Covid-19 Sub Varian Omicron XBB Masuk ke Indonesia, Kenali Gejalanya

Medcom
Rabu 26 Oktober 2022 / 20:01
Jakarta: Indonesia kedatangan Covid-19 sub varian Omicron XBB. Menurut Juru Bicara Kementerian Kesehatan (Kemenkes), dr. Mohammad Syahril, sudah ada empat kasus yang terdeteksi.

"Di Indonesia hingga Selasa 25 Oktober kemarin tercatat penambahan tiga kasus ya XBB di Indonesia. Ketiganya merupakan transmisi lokal," ujarnya dalam konferensi pers virtual yang disiarkan pada YouTube Kemenkes, Rabu, 26 Oktober 2022.

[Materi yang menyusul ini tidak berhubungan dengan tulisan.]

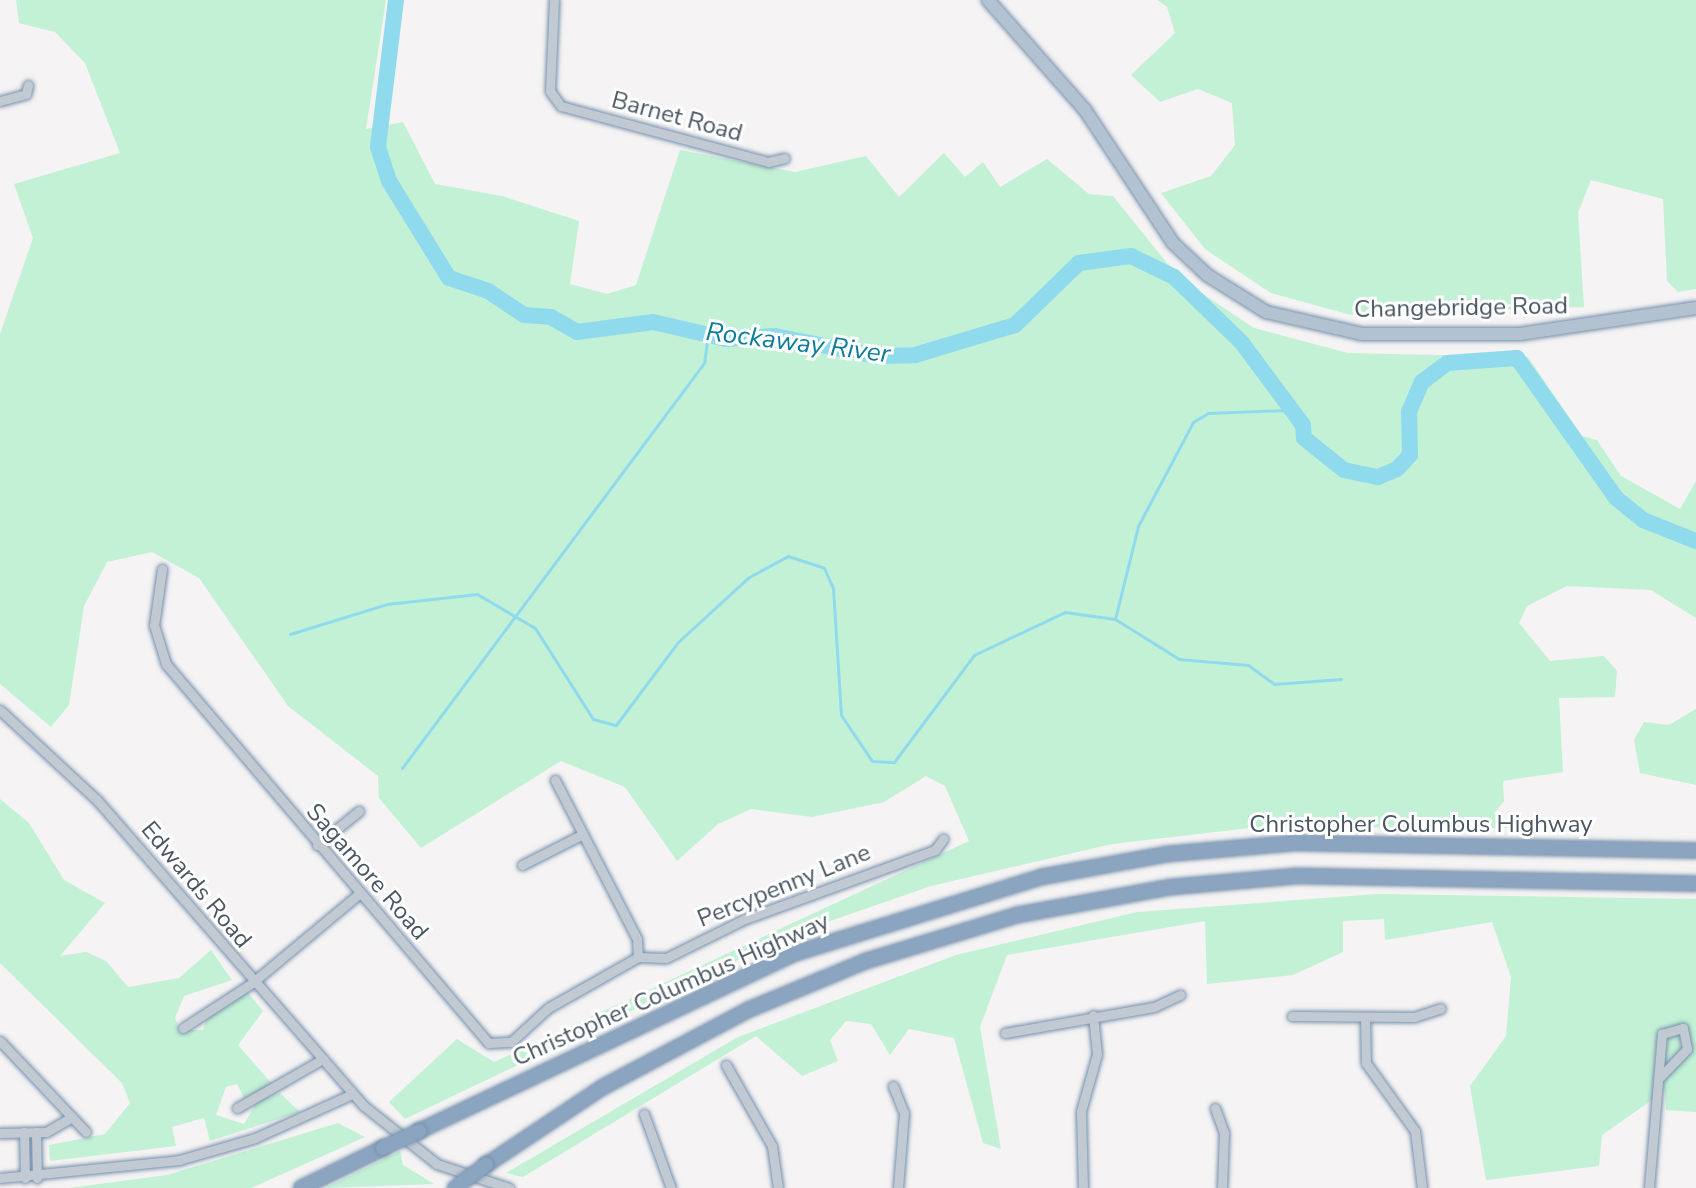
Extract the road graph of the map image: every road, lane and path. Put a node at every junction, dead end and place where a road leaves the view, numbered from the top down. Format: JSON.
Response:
{"nodes":[{"id":1,"x":554,"y":0,"type":"edge"},
{"id":2,"x":988,"y":0,"type":"edge"},
{"id":3,"x":28,"y":85,"type":"dead end"},
{"id":4,"x":0,"y":101,"type":"edge"},
{"id":5,"x":785,"y":158,"type":"dead end"},
{"id":6,"x":1696,"y":308,"type":"edge"},
{"id":7,"x":162,"y":569,"type":"dead end"},
{"id":8,"x":0,"y":710,"type":"edge"},
{"id":9,"x":555,"y":780,"type":"dead end"},
{"id":10,"x":359,"y":811,"type":"dead end"},
{"id":11,"x":583,"y":834,"type":"junction"},
{"id":12,"x":943,"y":839,"type":"dead end"},
{"id":13,"x":317,"y":845,"type":"junction"},
{"id":14,"x":1696,"y":851,"type":"edge"},
{"id":15,"x":522,"y":865,"type":"dead end"},
{"id":16,"x":1696,"y":884,"type":"edge"},
{"id":17,"x":359,"y":894,"type":"junction"},
{"id":18,"x":638,"y":957,"type":"junction"},
{"id":19,"x":252,"y":983,"type":"junction"},
{"id":20,"x":1180,"y":995,"type":"dead end"},
{"id":21,"x":1441,"y":1008,"type":"dead end"},
{"id":22,"x":1093,"y":1015,"type":"junction"},
{"id":23,"x":1292,"y":1016,"type":"dead end"},
{"id":24,"x":1365,"y":1017,"type":"junction"},
{"id":25,"x":183,"y":1028,"type":"dead end"},
{"id":26,"x":1005,"y":1033,"type":"dead end"},
{"id":27,"x":0,"y":1041,"type":"edge"},
{"id":28,"x":319,"y":1061,"type":"junction"},
{"id":29,"x":726,"y":1065,"type":"dead end"},
{"id":30,"x":1660,"y":1077,"type":"junction"},
{"id":31,"x":893,"y":1086,"type":"dead end"},
{"id":32,"x":352,"y":1094,"type":"junction"},
{"id":33,"x":237,"y":1108,"type":"dead end"},
{"id":34,"x":1215,"y":1108,"type":"dead end"},
{"id":35,"x":644,"y":1114,"type":"dead end"},
{"id":36,"x":72,"y":1117,"type":"junction"},
{"id":37,"x":24,"y":1132,"type":"junction"},
{"id":38,"x":36,"y":1132,"type":"junction"},
{"id":39,"x":86,"y":1132,"type":"dead end"},
{"id":40,"x":0,"y":1133,"type":"edge"},
{"id":41,"x":0,"y":1178,"type":"edge"},
{"id":42,"x":25,"y":1178,"type":"junction"},
{"id":43,"x":37,"y":1178,"type":"junction"},
{"id":44,"x":300,"y":1187,"type":"edge"},
{"id":45,"x":455,"y":1188,"type":"edge"},
{"id":46,"x":506,"y":1188,"type":"edge"},
{"id":47,"x":671,"y":1188,"type":"edge"},
{"id":48,"x":778,"y":1188,"type":"edge"},
{"id":49,"x":898,"y":1188,"type":"edge"},
{"id":50,"x":1083,"y":1188,"type":"edge"},
{"id":51,"x":1222,"y":1188,"type":"edge"},
{"id":52,"x":1422,"y":1188,"type":"edge"},
{"id":53,"x":1649,"y":1188,"type":"edge"}],
"edges":[{"from":1,"to":5,"type":"street","name":"Barnet Road"},
{"from":2,"to":6,"type":"main road","name":"Changebridge Road"},
{"from":3,"to":4,"type":"street"},
{"from":7,"to":13,"type":"street","name":"Sagamore Road"},
{"from":8,"to":19,"type":"street","name":"Edwards Road"},
{"from":9,"to":11,"type":"street"},
{"from":10,"to":13,"type":"street"},
{"from":11,"to":15,"type":"street"},
{"from":11,"to":18,"type":"street"},
{"from":12,"to":18,"type":"street","name":"Percypenny Lane"},
{"from":13,"to":17,"type":"street","name":"Sagamore Road"},
{"from":14,"to":44,"type":"highway","name":"Christopher Columbus Highway","bridge":true},
{"from":16,"to":45,"type":"highway","name":"Christopher Columbus Highway","bridge":true},
{"from":17,"to":18,"type":"street","name":"Sagamore Road"},
{"from":17,"to":19,"type":"street"},
{"from":19,"to":25,"type":"street"},
{"from":19,"to":28,"type":"street","name":"Edwards Road"},
{"from":20,"to":22,"type":"street"},
{"from":21,"to":24,"type":"street"},
{"from":22,"to":26,"type":"street"},
{"from":22,"to":50,"type":"street"},
{"from":23,"to":24,"type":"street"},
{"from":24,"to":52,"type":"street"},
{"from":27,"to":36,"type":"street"},
{"from":28,"to":32,"type":"street","name":"Edwards Road"},
{"from":28,"to":33,"type":"street"},
{"from":29,"to":48,"type":"street"},
{"from":30,"to":30,"type":"street"},
{"from":30,"to":53,"type":"street"},
{"from":31,"to":49,"type":"street"},
{"from":32,"to":43,"type":"street"},
{"from":32,"to":46,"type":"street","name":"Edwards Road"},
{"from":34,"to":51,"type":"street"},
{"from":35,"to":47,"type":"street"},
{"from":36,"to":38,"type":"street"},
{"from":36,"to":39,"type":"street"},
{"from":37,"to":38,"type":"street"},
{"from":37,"to":40,"type":"street"},
{"from":37,"to":42,"type":"street"},
{"from":38,"to":43,"type":"street"},
{"from":41,"to":42,"type":"street"},
{"from":42,"to":43,"type":"street"}]}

Tiga dari 4 kasus Covid-19 XBB ini berasal dari transmisi lokal, yaitu tidak ada riwayat perjalanan dari luar negeri. Sementara 1 lainnya memiliki riwayat perjalanan dari Singapura, salah satu negara yang mengalami lonjakan kasus Covid-19 akhir-akhir ini.

Dr. Syahril menambahkan bahwa seluruh pasien akibat paparan virus Covid-19 XBB ini tidak dirawat di rumah sakit, hanya melakukan isolasi mandiri di rumah saja.

"Jadi COVID-19 SARS-CoV-2 memang selalu terjadi mutasi, tapi walaupun penyebarannya lebih cepat, tingkat keparahannya rendah, sehingga orang tidak sampai masuk RS, cukup dengan isolasi mandiri, angka kematian juga tidak tinggi," terang dr. Syahril.

Gejala yang dialami pun dapat dikatakan ringan dan berhubungan dengan cuaca buruk di Indonesia akhir-akhir ini. Adapun gejala yang dialami oleh para pasien, antara lain:

- Batuk

- Pilek

- Demam

- Badan merasa lemas

Gejala-gejala tersebut memang seringkali dialami manusia jika sedang berhadapan dengan cuaca buruk. Maka dari itu, cukup sulit untuk mengidentifikasi dengan sendirinya. Jika merasakan gejala ini, lebih baik untuk segera memeriksa kepada fasilitas pelayanan kesehatan.

Dr. Syahril menambahkan bahwa pasien bisa saja mengalami gejala-gejala yang ringan karena sudah terbentuknya antibodi dari vaksinasi yang sudah dilakukan pemerintah Indonesia kepada masyarakat.

“Kemungkinan tidak parah gejala itu karena adanya antibodi vaksin yang ada di dalam tubuh,” pungkasnya.